En este escenario, los ingresos fiscales caen, la proporción de mano de obra se erosiona y el mundo de suma cero resultante exacerba una exitocracy (una tecnocracia con extensas opciones de salida) de los privilegiados.
El futuro también puede ser mucho más brillante. La IA tiene un potencial increíble para aumentar la productividad y la innovación, e incluso puede permitirnos redistribuir la riqueza digital de nuevas formas, pero lo que ya está claro es que las empresas no van a cejar en su empeño de desarrollar tecnologías de vanguardia, desde la inteligencia artificial hasta el blockchain, tan rápido como puedan.

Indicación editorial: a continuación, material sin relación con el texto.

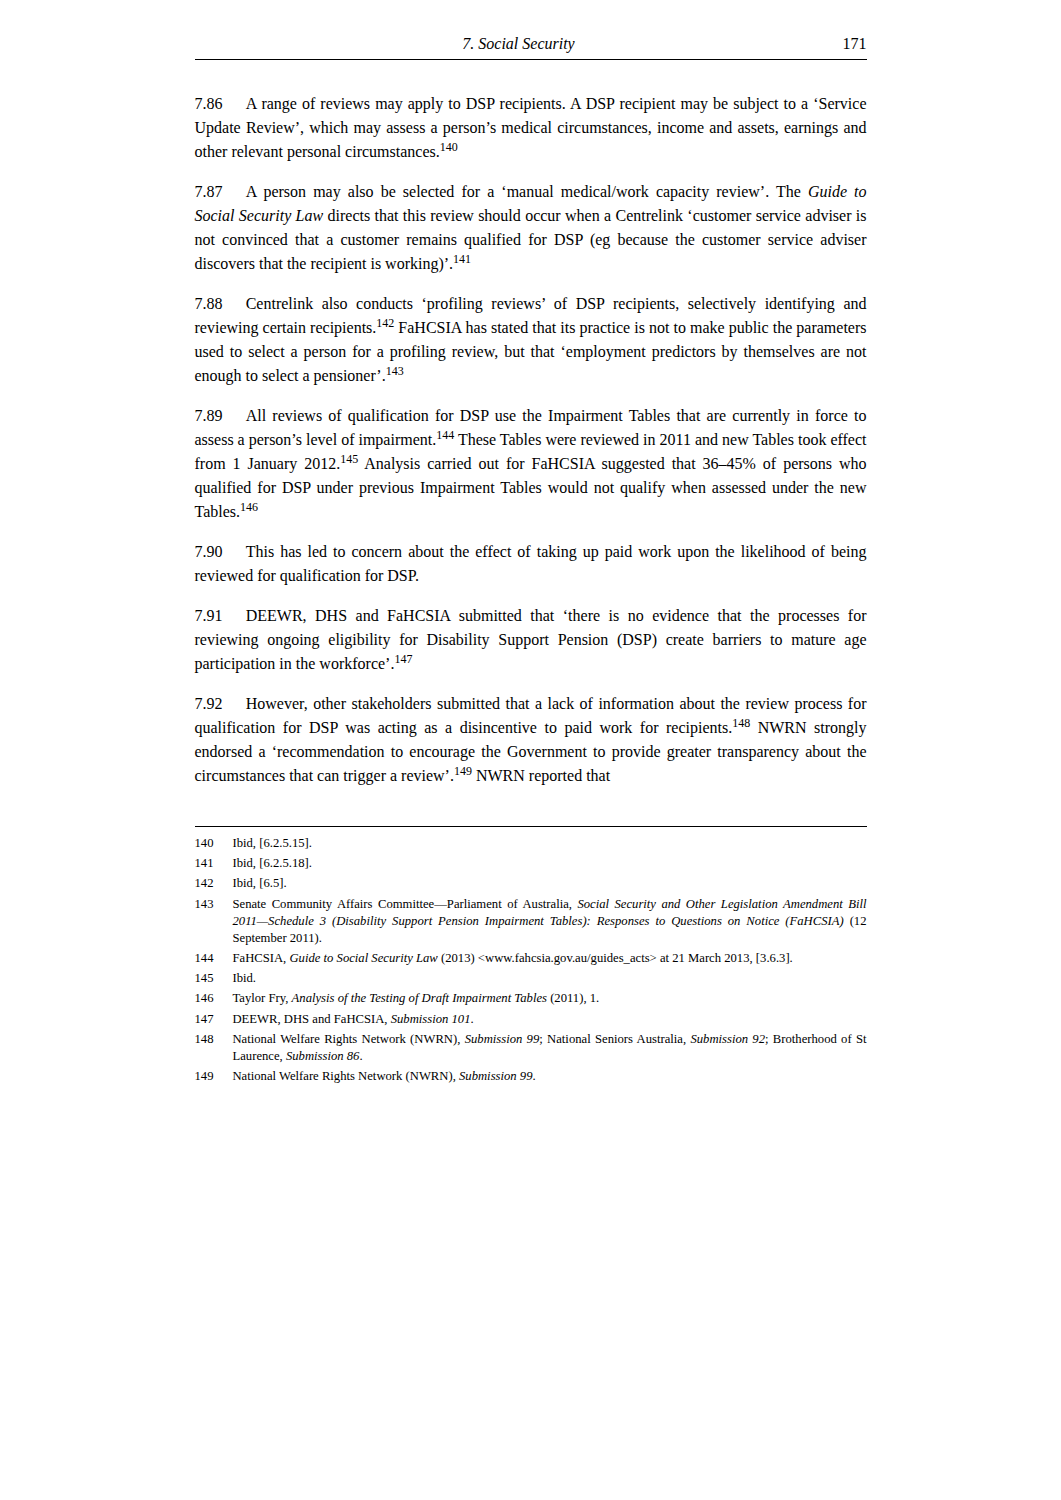7. Social Security 171
7.86 A range of reviews may apply to DSP recipients. A DSP recipient may be subject to a ‘Service Update Review’, which may assess a person’s medical circumstances, income and assets, earnings and other relevant personal circumstances.140
7.87 A person may also be selected for a ‘manual medical/work capacity review’. The Guide to Social Security Law directs that this review should occur when a Centrelink ‘customer service adviser is not convinced that a customer remains qualified for DSP (eg because the customer service adviser discovers that the recipient is working)’.141
7.88 Centrelink also conducts ‘profiling reviews’ of DSP recipients, selectively identifying and reviewing certain recipients.142 FaHCSIA has stated that its practice is not to make public the parameters used to select a person for a profiling review, but that ‘employment predictors by themselves are not enough to select a pensioner’.143
7.89 All reviews of qualification for DSP use the Impairment Tables that are currently in force to assess a person’s level of impairment.144 These Tables were reviewed in 2011 and new Tables took effect from 1 January 2012.145 Analysis carried out for FaHCSIA suggested that 36–45% of persons who qualified for DSP under previous Impairment Tables would not qualify when assessed under the new Tables.146
7.90 This has led to concern about the effect of taking up paid work upon the likelihood of being reviewed for qualification for DSP.
7.91 DEEWR, DHS and FaHCSIA submitted that ‘there is no evidence that the processes for reviewing ongoing eligibility for Disability Support Pension (DSP) create barriers to mature age participation in the workforce’.147
7.92 However, other stakeholders submitted that a lack of information about the review process for qualification for DSP was acting as a disincentive to paid work for recipients.148 NWRN strongly endorsed a ‘recommendation to encourage the Government to provide greater transparency about the circumstances that can trigger a review’.149 NWRN reported that
140 Ibid, [6.2.5.15].
141 Ibid, [6.2.5.18].
142 Ibid, [6.5].
143 Senate Community Affairs Committee—Parliament of Australia, Social Security and Other Legislation Amendment Bill 2011—Schedule 3 (Disability Support Pension Impairment Tables): Responses to Questions on Notice (FaHCSIA) (12 September 2011).
144 FaHCSIA, Guide to Social Security Law (2013) <www.fahcsia.gov.au/guides_acts> at 21 March 2013, [3.6.3].
145 Ibid.
146 Taylor Fry, Analysis of the Testing of Draft Impairment Tables (2011), 1.
147 DEEWR, DHS and FaHCSIA, Submission 101.
148 National Welfare Rights Network (NWRN), Submission 99; National Seniors Australia, Submission 92; Brotherhood of St Laurence, Submission 86.
149 National Welfare Rights Network (NWRN), Submission 99.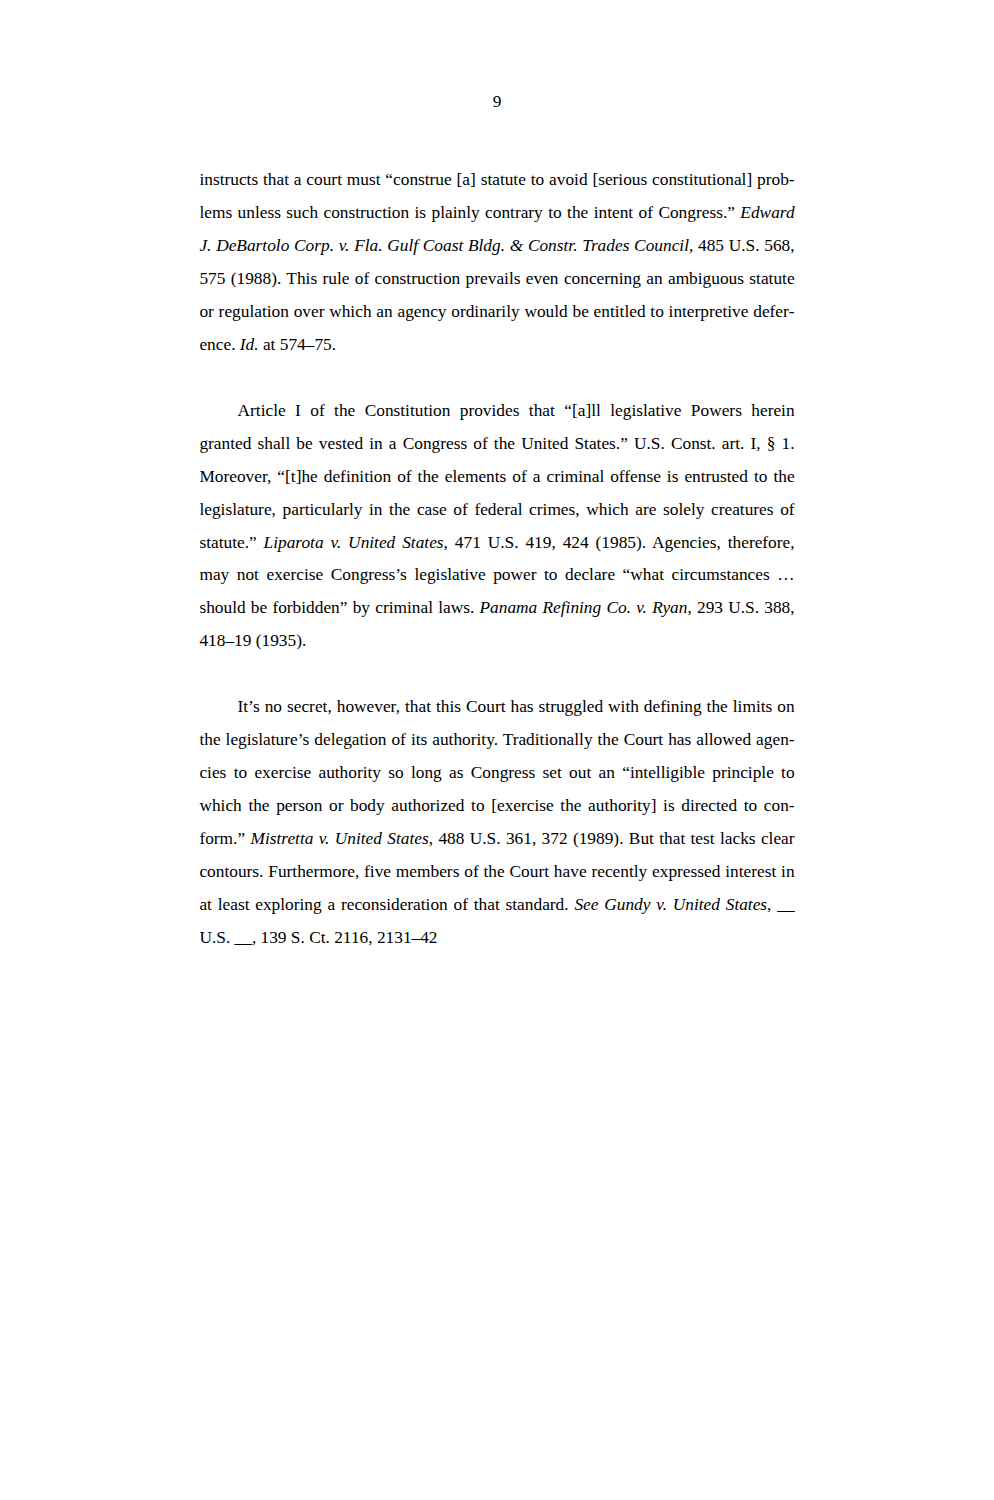9
instructs that a court must “construe [a] statute to avoid [serious constitutional] problems unless such construction is plainly contrary to the intent of Congress.” Edward J. DeBartolo Corp. v. Fla. Gulf Coast Bldg. & Constr. Trades Council, 485 U.S. 568, 575 (1988). This rule of construction prevails even concerning an ambiguous statute or regulation over which an agency ordinarily would be entitled to interpretive deference. Id. at 574–75.
Article I of the Constitution provides that “[a]ll legislative Powers herein granted shall be vested in a Congress of the United States.” U.S. Const. art. I, § 1. Moreover, “[t]he definition of the elements of a criminal offense is entrusted to the legislature, particularly in the case of federal crimes, which are solely creatures of statute.” Liparota v. United States, 471 U.S. 419, 424 (1985). Agencies, therefore, may not exercise Congress’s legislative power to declare “what circumstances … should be forbidden” by criminal laws. Panama Refining Co. v. Ryan, 293 U.S. 388, 418–19 (1935).
It’s no secret, however, that this Court has struggled with defining the limits on the legislature’s delegation of its authority. Traditionally the Court has allowed agencies to exercise authority so long as Congress set out an “intelligible principle to which the person or body authorized to [exercise the authority] is directed to conform.” Mistretta v. United States, 488 U.S. 361, 372 (1989). But that test lacks clear contours. Furthermore, five members of the Court have recently expressed interest in at least exploring a reconsideration of that standard. See Gundy v. United States, __ U.S. __, 139 S. Ct. 2116, 2131–42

Como tal, están buscando formas de vender no solo la inteligencia artificial, sino las soluciones de seguridad para ella. Por ejemplo, en un mundo en el que la confianza no puede verificarse de forma digital, los desarrolladores de inteligencia artificial de Microsoft y otras empresas están pensando si puede haber un método para crear versiones más avanzadas de “secretos compartidos” (o cosas que solo tú y otra persona cercana pueden conocer) digitalmente y a escala.
Eso suena un poco a resolver el problema de la tecnología con más tecnología. De hecho, la mejor solución al dilema de la IA en la medida en que exista una, puede ser analógica.
“Lo que necesitamos es un marco para una vigilancia más prudente”, dice Allen, citando el informe de la Comisión Presidencial sobre Bioética de 2010. Creó directrices para una experimentación responsable, lo que permitió un desarrollo tecnológico más seguro.
Por ahora, en lugar de prohibir la inteligencia artificial o de tener algún método perfecto de regulación, podemos empezar por obligar a las compañías a revelar qué experimentos están haciendo, qué ha funcionado, qué no y dónde pueden estar surgiendo consecuencias imprevistas. La transparencia es el primer paso para garantizar que la IA no le saque ventaja a sus creadores.